Dataset records
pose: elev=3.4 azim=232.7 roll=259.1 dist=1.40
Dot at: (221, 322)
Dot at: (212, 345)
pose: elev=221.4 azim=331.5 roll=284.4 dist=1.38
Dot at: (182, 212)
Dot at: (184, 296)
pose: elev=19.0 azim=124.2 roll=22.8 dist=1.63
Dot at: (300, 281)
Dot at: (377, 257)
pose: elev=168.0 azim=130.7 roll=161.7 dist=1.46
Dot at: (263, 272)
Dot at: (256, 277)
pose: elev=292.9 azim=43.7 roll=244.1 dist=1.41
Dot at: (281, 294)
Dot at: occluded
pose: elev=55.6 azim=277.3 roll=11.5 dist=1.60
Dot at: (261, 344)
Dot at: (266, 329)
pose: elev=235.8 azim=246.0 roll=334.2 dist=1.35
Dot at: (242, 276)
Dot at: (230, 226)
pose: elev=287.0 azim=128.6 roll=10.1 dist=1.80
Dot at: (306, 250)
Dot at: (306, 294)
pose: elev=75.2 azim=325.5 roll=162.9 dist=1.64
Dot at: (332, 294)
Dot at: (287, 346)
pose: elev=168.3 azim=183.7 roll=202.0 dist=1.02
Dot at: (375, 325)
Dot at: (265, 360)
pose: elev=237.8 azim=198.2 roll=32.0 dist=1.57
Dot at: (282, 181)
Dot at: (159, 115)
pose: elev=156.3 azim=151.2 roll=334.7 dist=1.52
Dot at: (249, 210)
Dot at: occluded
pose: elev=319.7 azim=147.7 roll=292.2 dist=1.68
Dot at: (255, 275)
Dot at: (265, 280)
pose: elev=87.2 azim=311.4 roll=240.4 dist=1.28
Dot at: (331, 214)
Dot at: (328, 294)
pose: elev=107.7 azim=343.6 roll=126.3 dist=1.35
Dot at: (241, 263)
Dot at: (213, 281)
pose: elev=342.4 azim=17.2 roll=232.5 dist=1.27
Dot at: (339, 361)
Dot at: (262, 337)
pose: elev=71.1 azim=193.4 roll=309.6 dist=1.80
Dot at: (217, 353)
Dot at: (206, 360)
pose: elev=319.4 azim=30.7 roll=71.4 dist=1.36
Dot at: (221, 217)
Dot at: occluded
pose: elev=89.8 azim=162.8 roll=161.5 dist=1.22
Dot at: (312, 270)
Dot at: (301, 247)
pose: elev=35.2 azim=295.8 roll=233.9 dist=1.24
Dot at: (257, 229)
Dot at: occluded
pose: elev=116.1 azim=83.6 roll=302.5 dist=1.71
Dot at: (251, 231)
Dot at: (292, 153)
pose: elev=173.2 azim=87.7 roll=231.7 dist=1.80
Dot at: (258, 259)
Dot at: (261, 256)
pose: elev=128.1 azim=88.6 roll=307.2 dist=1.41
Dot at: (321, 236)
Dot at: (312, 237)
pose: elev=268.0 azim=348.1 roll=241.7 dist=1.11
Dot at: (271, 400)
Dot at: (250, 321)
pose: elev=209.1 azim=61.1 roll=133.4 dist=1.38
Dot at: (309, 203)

◆ **DO THIS**: Quote the entire listing above word for word, with every line included.

◆ **ANSWER**:
pose: elev=3.4 azim=232.7 roll=259.1 dist=1.40
Dot at: (221, 322)
Dot at: (212, 345)
pose: elev=221.4 azim=331.5 roll=284.4 dist=1.38
Dot at: (182, 212)
Dot at: (184, 296)
pose: elev=19.0 azim=124.2 roll=22.8 dist=1.63
Dot at: (300, 281)
Dot at: (377, 257)
pose: elev=168.0 azim=130.7 roll=161.7 dist=1.46
Dot at: (263, 272)
Dot at: (256, 277)
pose: elev=292.9 azim=43.7 roll=244.1 dist=1.41
Dot at: (281, 294)
Dot at: occluded
pose: elev=55.6 azim=277.3 roll=11.5 dist=1.60
Dot at: (261, 344)
Dot at: (266, 329)
pose: elev=235.8 azim=246.0 roll=334.2 dist=1.35
Dot at: (242, 276)
Dot at: (230, 226)
pose: elev=287.0 azim=128.6 roll=10.1 dist=1.80
Dot at: (306, 250)
Dot at: (306, 294)
pose: elev=75.2 azim=325.5 roll=162.9 dist=1.64
Dot at: (332, 294)
Dot at: (287, 346)
pose: elev=168.3 azim=183.7 roll=202.0 dist=1.02
Dot at: (375, 325)
Dot at: (265, 360)
pose: elev=237.8 azim=198.2 roll=32.0 dist=1.57
Dot at: (282, 181)
Dot at: (159, 115)
pose: elev=156.3 azim=151.2 roll=334.7 dist=1.52
Dot at: (249, 210)
Dot at: occluded
pose: elev=319.7 azim=147.7 roll=292.2 dist=1.68
Dot at: (255, 275)
Dot at: (265, 280)
pose: elev=87.2 azim=311.4 roll=240.4 dist=1.28
Dot at: (331, 214)
Dot at: (328, 294)
pose: elev=107.7 azim=343.6 roll=126.3 dist=1.35
Dot at: (241, 263)
Dot at: (213, 281)
pose: elev=342.4 azim=17.2 roll=232.5 dist=1.27
Dot at: (339, 361)
Dot at: (262, 337)
pose: elev=71.1 azim=193.4 roll=309.6 dist=1.80
Dot at: (217, 353)
Dot at: (206, 360)
pose: elev=319.4 azim=30.7 roll=71.4 dist=1.36
Dot at: (221, 217)
Dot at: occluded
pose: elev=89.8 azim=162.8 roll=161.5 dist=1.22
Dot at: (312, 270)
Dot at: (301, 247)
pose: elev=35.2 azim=295.8 roll=233.9 dist=1.24
Dot at: (257, 229)
Dot at: occluded
pose: elev=116.1 azim=83.6 roll=302.5 dist=1.71
Dot at: (251, 231)
Dot at: (292, 153)
pose: elev=173.2 azim=87.7 roll=231.7 dist=1.80
Dot at: (258, 259)
Dot at: (261, 256)
pose: elev=128.1 azim=88.6 roll=307.2 dist=1.41
Dot at: (321, 236)
Dot at: (312, 237)
pose: elev=268.0 azim=348.1 roll=241.7 dist=1.11
Dot at: (271, 400)
Dot at: (250, 321)
pose: elev=209.1 azim=61.1 roll=133.4 dist=1.38
Dot at: (309, 203)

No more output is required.